**CHECK YOUR UNDERSTANDING**
a. List every film crew role named in the interview below.
b. From the interview below, output the passage starting at "I would still" and ending at "form of collaboration?", word for word.

I would still take on site-specific work or institution specific work but I won’t take it on now if it doesn’t come with a fairly decent budget and timeline. I’m so fed up of making work that’s shown for two days and I’ve made it on two hundred quid, I don’t make good work like that and I want to make the best work I can. So I’d rather not get those commissions and instead make stuff that can be shown, make stuff for myself that then can be shown in a much wider context.

What is the relationship you have with the subjects in your films? Do you see yourself as a Director or do you see the project as some form of collaboration?

I see it as a mixture of the two. I’ve only worked on two projects like this so I’m definitely feeling my way. The first, GONE (Preserve Us), I very much felt like a Director. I knew exactly where I was taking those people, I had maps of different points we would go and film at. Obviously they then add all the content so things change. That piece changed quite dramatically, and even in the last week before the show I did another edit that was pretty different. Whereas this time working with Russ (in The Bird Watcher), I started out by going out with no plan. It was partly because I didn’t know anything that he was going to be talking about so I almost see that as a research stage, even though I was filming at the same time.

I don’t think I could have done those two projects in the same way. We shot GONE (Preserve Us) in two days and I was working with a Camera Operator and Sound Recorder so I had to have a plan, whereas working with Russ, we had been working together for over six months so it feels much more like a research project which became a filming thing. I just couldn’t have applied the same process to both things.

The Bird Watcher seems like a far more confident film, possibly because you were behind the camera, whereas with GONE (Preserve Us) you seem slightly more removed from the film.

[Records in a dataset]

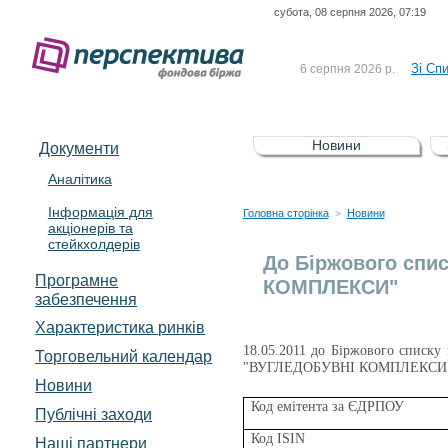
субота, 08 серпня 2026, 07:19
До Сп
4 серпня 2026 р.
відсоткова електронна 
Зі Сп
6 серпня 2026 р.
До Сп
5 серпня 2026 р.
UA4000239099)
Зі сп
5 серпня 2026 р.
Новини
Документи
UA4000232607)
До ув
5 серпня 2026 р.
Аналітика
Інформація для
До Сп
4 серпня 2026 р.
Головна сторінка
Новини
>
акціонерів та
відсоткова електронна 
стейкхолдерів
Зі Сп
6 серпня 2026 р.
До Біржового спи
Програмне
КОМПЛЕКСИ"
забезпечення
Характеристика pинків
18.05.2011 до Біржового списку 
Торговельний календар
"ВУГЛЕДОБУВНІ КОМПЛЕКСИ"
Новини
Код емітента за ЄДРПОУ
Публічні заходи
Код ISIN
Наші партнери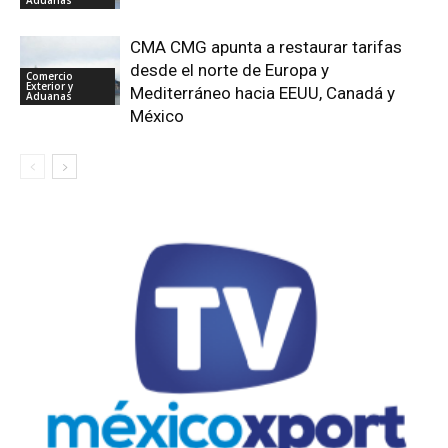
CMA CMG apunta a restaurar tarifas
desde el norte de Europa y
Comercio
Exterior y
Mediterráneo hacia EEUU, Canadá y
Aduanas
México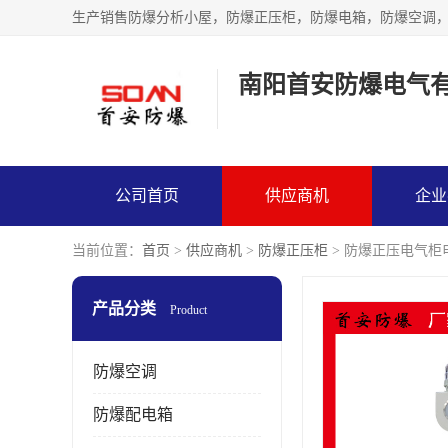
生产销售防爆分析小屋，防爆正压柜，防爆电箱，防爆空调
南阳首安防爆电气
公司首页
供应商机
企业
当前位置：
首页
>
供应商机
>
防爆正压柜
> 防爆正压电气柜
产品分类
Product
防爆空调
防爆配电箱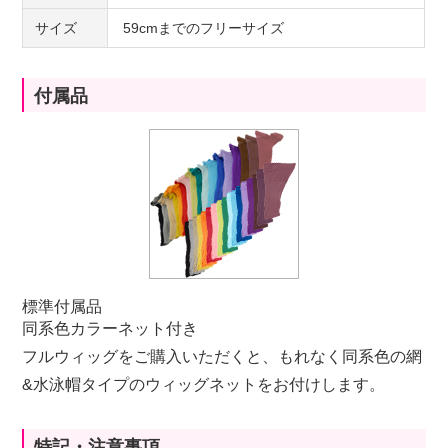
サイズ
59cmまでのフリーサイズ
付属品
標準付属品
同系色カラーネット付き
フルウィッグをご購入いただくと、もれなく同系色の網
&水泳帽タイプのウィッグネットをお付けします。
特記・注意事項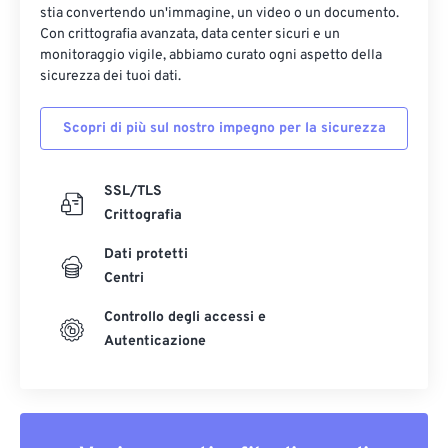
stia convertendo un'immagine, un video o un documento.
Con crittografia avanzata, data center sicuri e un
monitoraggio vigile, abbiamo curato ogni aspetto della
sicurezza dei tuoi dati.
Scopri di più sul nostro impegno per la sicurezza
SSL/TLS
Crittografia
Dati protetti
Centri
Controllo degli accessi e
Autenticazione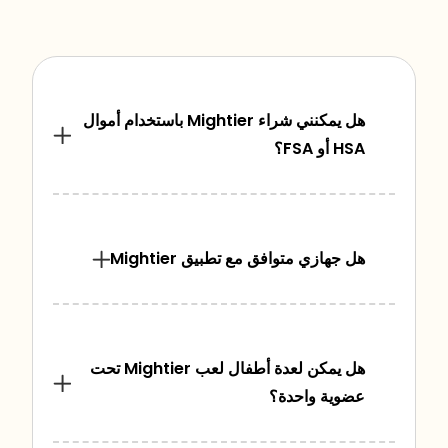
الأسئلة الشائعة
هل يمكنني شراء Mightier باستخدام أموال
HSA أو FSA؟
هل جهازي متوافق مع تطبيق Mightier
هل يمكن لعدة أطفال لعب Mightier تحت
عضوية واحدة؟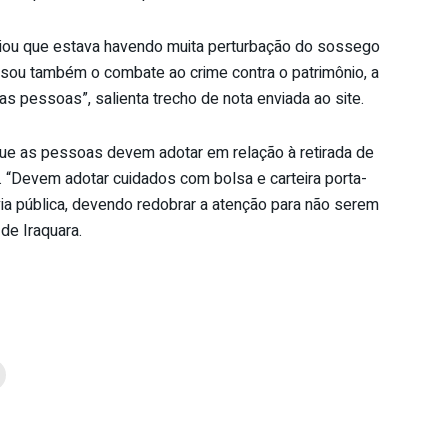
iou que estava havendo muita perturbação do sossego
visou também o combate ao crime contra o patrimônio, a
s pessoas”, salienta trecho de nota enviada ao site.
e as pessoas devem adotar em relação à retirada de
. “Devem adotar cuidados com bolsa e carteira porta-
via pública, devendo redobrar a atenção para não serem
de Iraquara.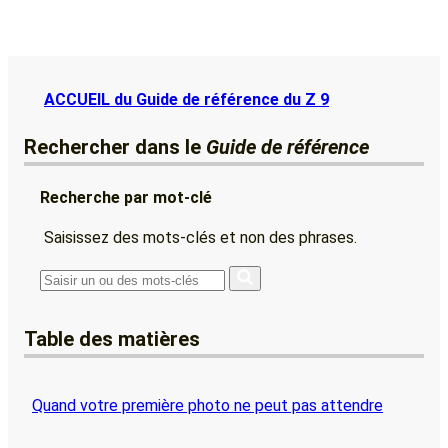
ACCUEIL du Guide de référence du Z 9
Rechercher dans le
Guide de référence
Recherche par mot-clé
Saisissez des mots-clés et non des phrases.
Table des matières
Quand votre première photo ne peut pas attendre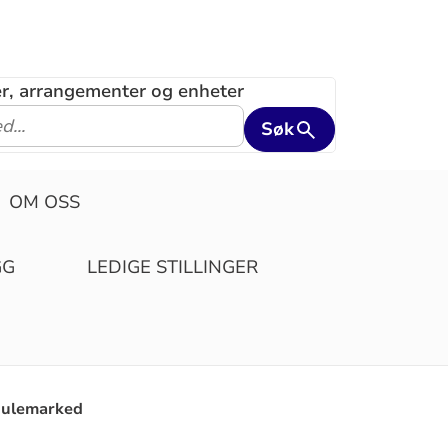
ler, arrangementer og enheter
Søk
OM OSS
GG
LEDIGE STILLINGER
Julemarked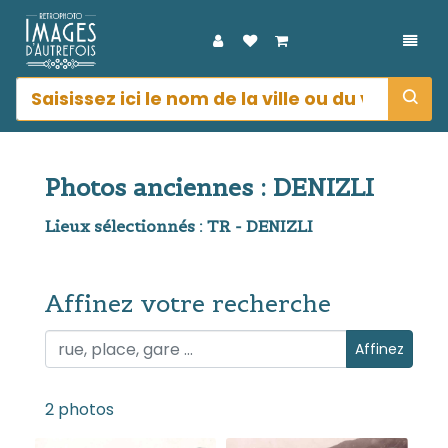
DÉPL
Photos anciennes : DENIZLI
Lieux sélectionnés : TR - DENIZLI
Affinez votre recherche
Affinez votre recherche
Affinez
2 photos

**OUTPUTS BY TASK**
a. Director, Camera Operator, Sound Recorder

b.
I would still take on site-specific work or institution specific work but I won’t take it on now if it doesn’t come with a fairly decent budget and timeline. I’m so fed up of making work that’s shown for two days and I’ve made it on two hundred quid, I don’t make good work like that and I want to make the best work I can. So I’d rather not get those commissions and instead make stuff that can be shown, make stuff for myself that then can be shown in a much wider context.

What is the relationship you have with the subjects in your films? Do you see yourself as a Director or do you see the project as some form of collaboration?